Directions ▸
Go through the records and report each line in which the word "PlayStation" occurs.

◇ ◇ ◇ ◇

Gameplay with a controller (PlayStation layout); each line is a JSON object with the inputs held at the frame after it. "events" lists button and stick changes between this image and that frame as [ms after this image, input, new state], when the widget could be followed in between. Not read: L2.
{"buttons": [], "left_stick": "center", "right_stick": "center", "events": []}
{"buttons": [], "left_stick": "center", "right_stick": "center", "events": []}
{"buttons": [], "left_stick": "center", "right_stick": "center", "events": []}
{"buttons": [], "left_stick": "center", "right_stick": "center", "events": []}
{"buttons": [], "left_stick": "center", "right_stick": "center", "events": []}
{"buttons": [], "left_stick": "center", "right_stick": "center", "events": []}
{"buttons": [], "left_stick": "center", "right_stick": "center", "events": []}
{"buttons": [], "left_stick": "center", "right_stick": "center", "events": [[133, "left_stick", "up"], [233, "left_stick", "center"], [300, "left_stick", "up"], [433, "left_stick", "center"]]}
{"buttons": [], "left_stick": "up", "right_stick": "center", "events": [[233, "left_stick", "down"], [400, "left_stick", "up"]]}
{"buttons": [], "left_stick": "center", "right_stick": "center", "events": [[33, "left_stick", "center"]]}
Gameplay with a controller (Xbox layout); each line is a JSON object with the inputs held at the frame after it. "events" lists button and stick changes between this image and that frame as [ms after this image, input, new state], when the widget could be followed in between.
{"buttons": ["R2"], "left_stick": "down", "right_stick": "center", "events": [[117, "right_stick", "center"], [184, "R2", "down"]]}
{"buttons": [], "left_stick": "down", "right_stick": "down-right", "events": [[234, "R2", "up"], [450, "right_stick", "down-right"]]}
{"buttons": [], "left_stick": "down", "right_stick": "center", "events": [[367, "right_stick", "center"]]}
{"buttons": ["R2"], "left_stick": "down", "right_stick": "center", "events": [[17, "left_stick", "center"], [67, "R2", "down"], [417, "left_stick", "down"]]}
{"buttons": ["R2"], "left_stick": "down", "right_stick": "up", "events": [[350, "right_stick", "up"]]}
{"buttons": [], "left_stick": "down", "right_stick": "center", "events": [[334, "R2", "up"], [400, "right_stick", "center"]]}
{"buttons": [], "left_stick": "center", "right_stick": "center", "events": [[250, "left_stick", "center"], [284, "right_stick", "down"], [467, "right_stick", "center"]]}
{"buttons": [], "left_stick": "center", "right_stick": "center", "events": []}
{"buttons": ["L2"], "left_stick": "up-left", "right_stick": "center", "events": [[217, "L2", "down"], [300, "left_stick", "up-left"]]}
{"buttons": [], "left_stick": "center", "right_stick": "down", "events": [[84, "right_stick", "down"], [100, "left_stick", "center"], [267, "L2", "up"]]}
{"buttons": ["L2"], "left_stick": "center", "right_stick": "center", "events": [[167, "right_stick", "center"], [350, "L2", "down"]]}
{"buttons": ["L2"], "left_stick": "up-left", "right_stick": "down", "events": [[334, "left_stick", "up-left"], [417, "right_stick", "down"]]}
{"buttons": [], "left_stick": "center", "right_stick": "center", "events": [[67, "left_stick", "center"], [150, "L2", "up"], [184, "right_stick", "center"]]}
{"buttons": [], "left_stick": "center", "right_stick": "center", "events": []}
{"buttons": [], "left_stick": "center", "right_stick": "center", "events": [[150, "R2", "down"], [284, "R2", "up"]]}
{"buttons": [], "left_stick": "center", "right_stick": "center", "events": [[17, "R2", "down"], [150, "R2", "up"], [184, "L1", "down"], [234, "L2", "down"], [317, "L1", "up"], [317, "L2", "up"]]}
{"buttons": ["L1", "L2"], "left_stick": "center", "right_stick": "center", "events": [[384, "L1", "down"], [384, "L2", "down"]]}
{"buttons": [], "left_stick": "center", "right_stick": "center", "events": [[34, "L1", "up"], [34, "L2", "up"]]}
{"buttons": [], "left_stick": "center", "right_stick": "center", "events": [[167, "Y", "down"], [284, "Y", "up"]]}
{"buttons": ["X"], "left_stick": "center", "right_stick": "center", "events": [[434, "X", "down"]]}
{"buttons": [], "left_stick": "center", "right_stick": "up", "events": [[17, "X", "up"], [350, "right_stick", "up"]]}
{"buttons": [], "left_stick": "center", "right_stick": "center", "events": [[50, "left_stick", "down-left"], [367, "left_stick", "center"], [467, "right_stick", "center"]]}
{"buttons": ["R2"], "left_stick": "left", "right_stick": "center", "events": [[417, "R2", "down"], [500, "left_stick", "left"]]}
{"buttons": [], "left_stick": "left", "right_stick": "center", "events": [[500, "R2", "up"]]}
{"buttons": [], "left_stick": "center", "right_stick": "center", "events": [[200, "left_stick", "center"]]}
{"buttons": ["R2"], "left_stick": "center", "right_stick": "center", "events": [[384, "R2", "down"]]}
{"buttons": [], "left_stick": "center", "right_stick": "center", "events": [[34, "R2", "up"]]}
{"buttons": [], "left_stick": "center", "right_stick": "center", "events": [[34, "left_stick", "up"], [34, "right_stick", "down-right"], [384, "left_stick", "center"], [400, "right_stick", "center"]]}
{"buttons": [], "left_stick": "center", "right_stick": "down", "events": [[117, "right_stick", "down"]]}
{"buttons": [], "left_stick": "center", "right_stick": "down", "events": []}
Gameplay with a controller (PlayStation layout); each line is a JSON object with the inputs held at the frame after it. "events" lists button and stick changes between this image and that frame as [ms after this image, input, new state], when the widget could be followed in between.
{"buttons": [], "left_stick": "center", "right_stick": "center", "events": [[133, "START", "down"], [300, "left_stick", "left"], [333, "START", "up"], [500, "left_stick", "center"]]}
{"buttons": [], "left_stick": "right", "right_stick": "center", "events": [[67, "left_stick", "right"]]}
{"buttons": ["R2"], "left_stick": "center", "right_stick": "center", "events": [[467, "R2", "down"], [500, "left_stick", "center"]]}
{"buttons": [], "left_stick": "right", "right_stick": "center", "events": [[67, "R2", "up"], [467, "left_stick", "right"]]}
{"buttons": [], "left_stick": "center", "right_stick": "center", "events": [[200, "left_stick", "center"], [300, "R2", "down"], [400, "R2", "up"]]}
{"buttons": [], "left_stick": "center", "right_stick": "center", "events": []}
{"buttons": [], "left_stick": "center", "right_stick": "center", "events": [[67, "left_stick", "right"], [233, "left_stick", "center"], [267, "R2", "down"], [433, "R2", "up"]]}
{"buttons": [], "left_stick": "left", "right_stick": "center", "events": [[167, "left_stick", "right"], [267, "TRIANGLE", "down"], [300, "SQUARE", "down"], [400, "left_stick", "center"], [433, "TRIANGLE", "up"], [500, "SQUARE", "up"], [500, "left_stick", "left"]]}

◇ ◇ ◇ ◇

Answer to the exercise ▸
Gameplay with a controller (PlayStation layout); each line is a JSON object with the inputs held at the frame after it. "events" lists button and stick changes between this image and that frame as [ms after this image, input, new state], when the widget could be followed in between. Not read: L2.
Gameplay with a controller (PlayStation layout); each line is a JSON object with the inputs held at the frame after it. "events" lists button and stick changes between this image and that frame as [ms after this image, input, new state], when the widget could be followed in between.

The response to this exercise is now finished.